Régionale 1 : un renfort « pro » pour sauver Châteauroux soulève un débat d’équité et de sécurité
Entre crispation, exaspération et incompréhension. Depuis l’arrivée il y a quelques semaines du joueur fidjien de 23 ans, Tevita Sabola, au Rugby Athlétique Club Châteauroux , les acteurs de la poule unique de Régionale 1 Centre-Val de Loire ont ouvert un débat d’éthique et d’équité sportive, qui n’est pas près de se refermer. En position de relégable à trois journées de la fin, les Castelroussins ont depuis remporté deux matchs décisifs grâce à l’apport de leur recrue supersonique venue de Carcassonne, leur permettant de valider leur maintien au nez et à la barbe de leurs concurrents. Ces derniers, exaspérés et quelque peu apeurés par ce recrutement XXL en plein sprint final, soulèvent les modalités d’un transfert, certes légal, mais dont les modalités restent floues et les enjeux conséquents… (Photos ©NR, Thierry Roulliaud)

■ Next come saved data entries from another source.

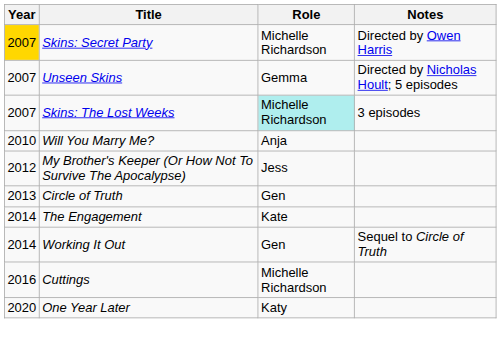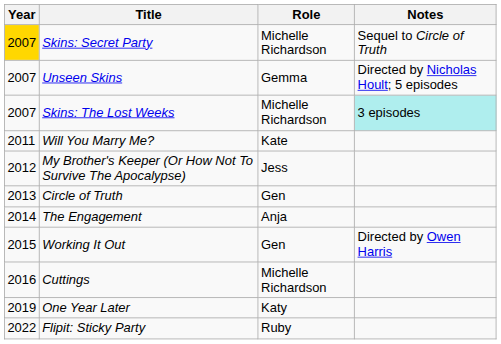Skins: Secret Party | Notes: Directed by Owen Harris -> Sequel to Circle of Truth
Skins: The Lost Weeks | Role: paleturquoise background -> no background
Skins: The Lost Weeks | Notes: no background -> paleturquoise background
Will You Marry Me? | Year: 2010 -> 2011
Will You Marry Me? | Role: Anja -> Kate
The Engagement | Role: Kate -> Anja
Working It Out | Year: 2014 -> 2015
Working It Out | Notes: Sequel to Circle of Truth -> Directed by Owen Harris
One Year Later | Year: 2020 -> 2019
+ row: 2022 | Flipit: Sticky Party | Ruby
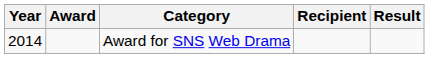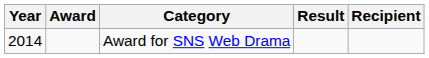columns swapped: Recipient <-> Result
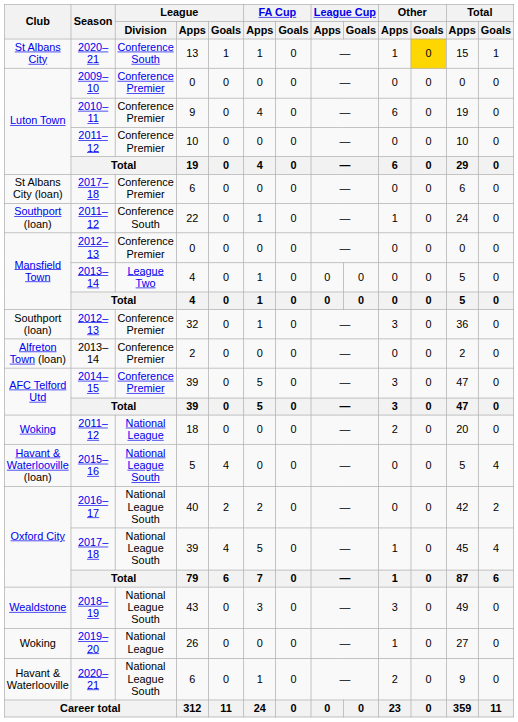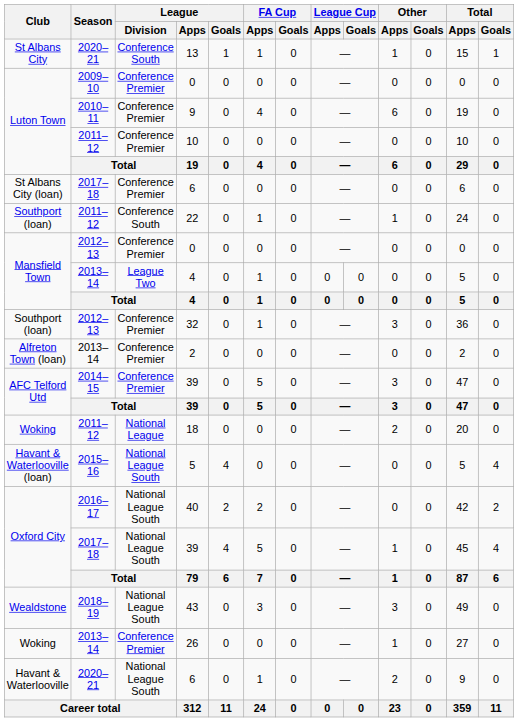13 | Other / Goals: gold background -> no background
26 | Season: 2019–20 -> 2013–14
26 | League / Division: National League -> Conference Premier
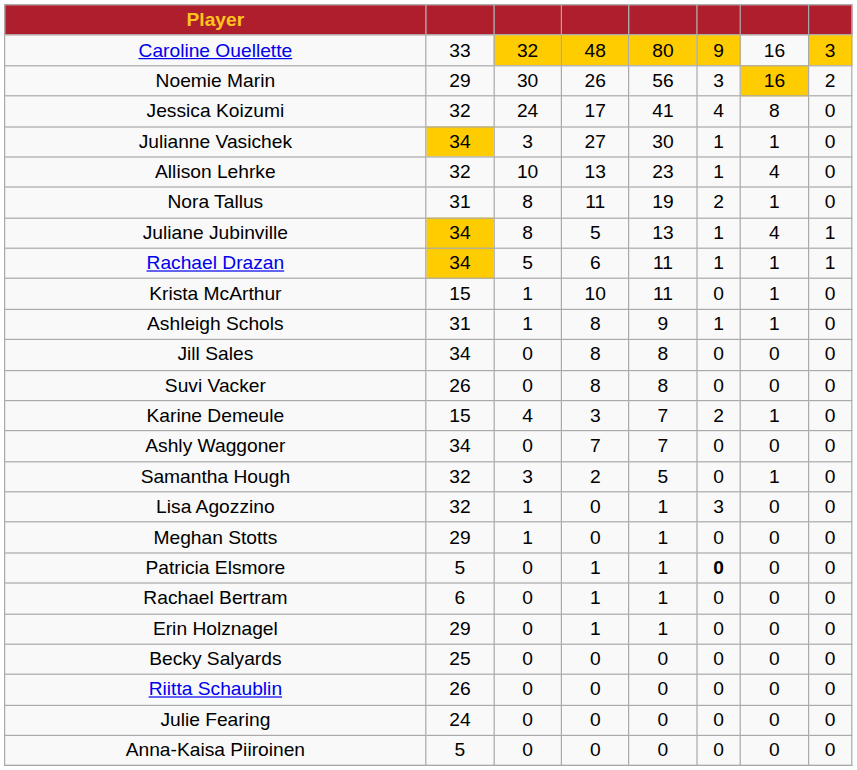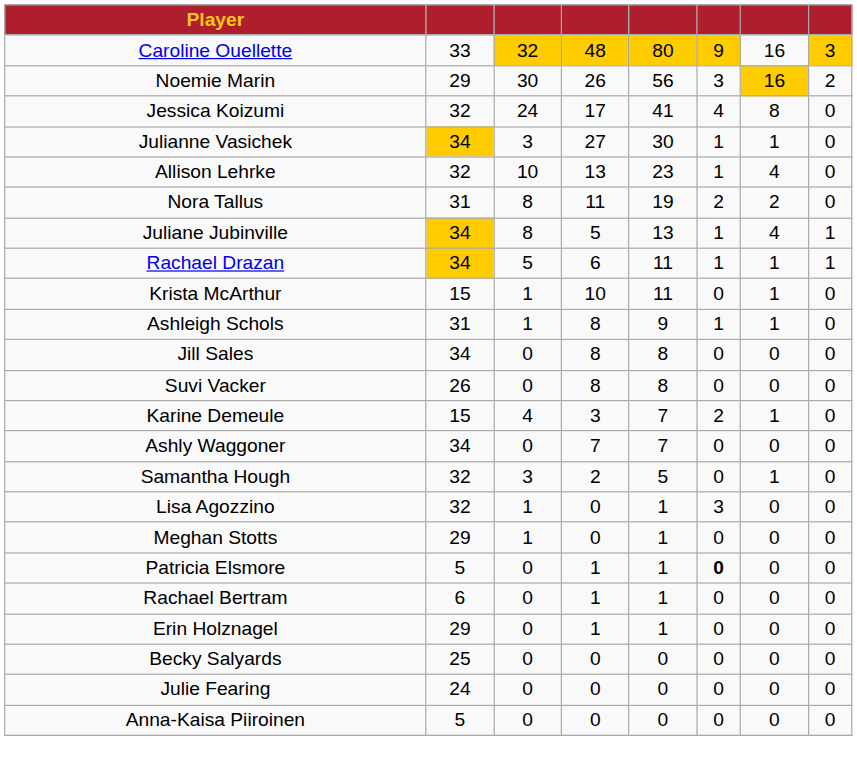Nora Tallus | column 7: 1 -> 2
- row: Riitta Schaublin | 26 | 0 | 0 | 0 | 0 | 0 | 0
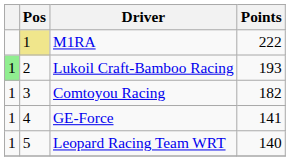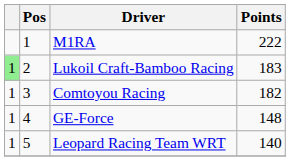M1RA | Pos: khaki background -> no background
Lukoil Craft-Bamboo Racing | Points: 193 -> 183
GE-Force | Points: 141 -> 148
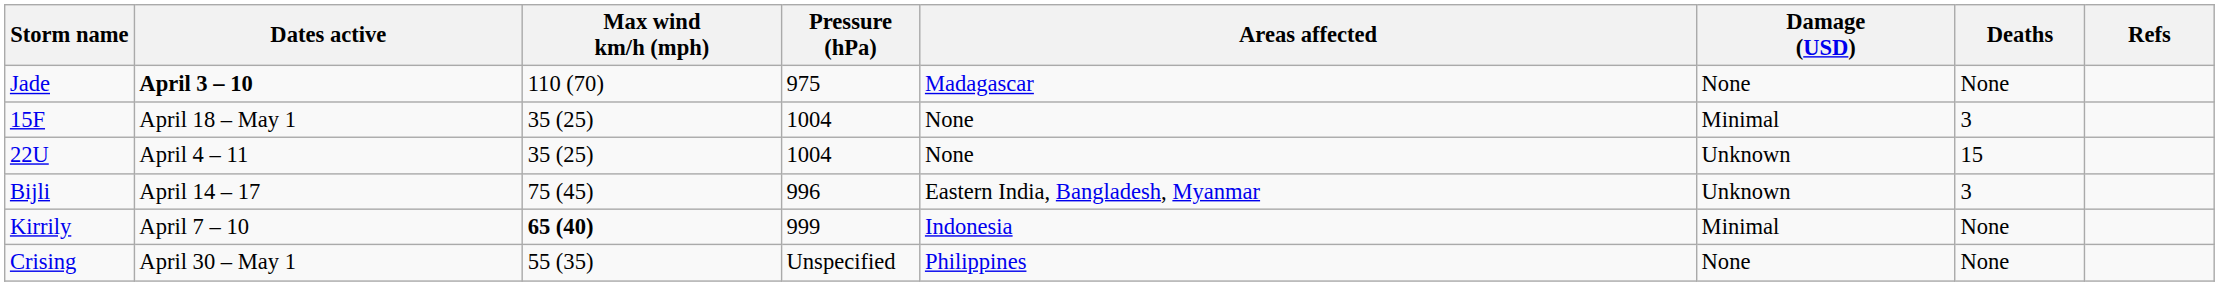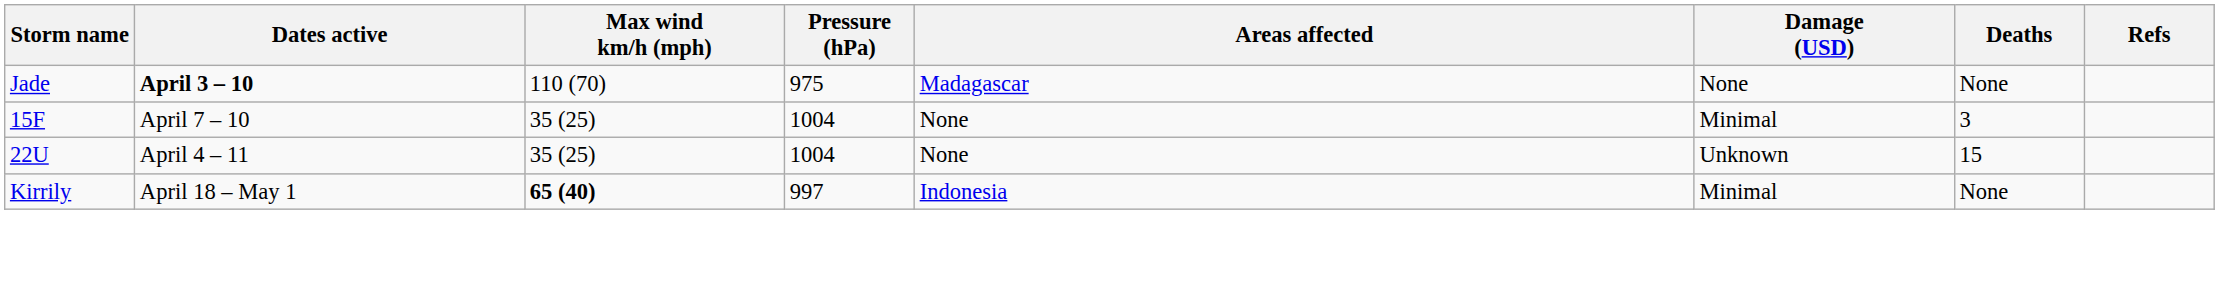15F | Dates active: April 18 – May 1 -> April 7 – 10
- row: Bijli | April 14 – 17 | 75 (45) | 996 | Eastern India, Bangladesh, Myanmar | Unknown | 3
Kirrily | Dates active: April 7 – 10 -> April 18 – May 1
Kirrily | Pressure (hPa): 999 -> 997
- row: Crising | April 30 – May 1 | 55 (35) | Unspecified | Philippines | None | None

Châteauroux obtient son maintien en Régionale 1, mais à quel prix ?
Champion de France Espoirs avec l’Union Bordeaux Bègles l’an passé, et joueur au sein du club professionnel de l’US Carcassonne depuis le début de la saison (avec les Reichel Espoirs), Tevita Sabola a débarqué en février dernier dans le Berry pour jouer en… Régionale 1, à Châteauroux. Ou plutôt pour sauver le RACC, en grande difficulté sportive et au bord d’une relégation historique en Régionale 2.
Sans connaître les modalités exactes de son arrivée, le centre fidjien de 23 ans a bien été qualifié pour jouer les trois dernières rencontres. Ses qualités de joueur de haut niveau n’ont pas tardé à peser dans la balance, en permettant à sa nouvelle équipe de remporter le match de la peur à Fleury-les-Aubrais (34-40), puis face à Bracieux (43-17).
Auteur de cinq essais en deux matchs, de courses folles et de multiples actions décisives, l’Ilien a créé la controverse, notamment chez les concurrents directs pour le maintien, qui se sont sentis lésés et désavantagés par l’apport soudain du puissant trois-quarts centre. « Il est difficile de ne pas constater que ce joueur possède des qualités physiques et techniques largement supérieures au niveau de la Régionale 1. Ce qui soulève naturellement des interrogations légitimes quant à sa présence dans notre poule, et ce, à un moment clé de la saison », souffle Stéphane Gaveau, le président du RC Romorantin Sologne, dont l’équipe fanion vient de se faire doubler au classement par le RACC dans ce sprint final.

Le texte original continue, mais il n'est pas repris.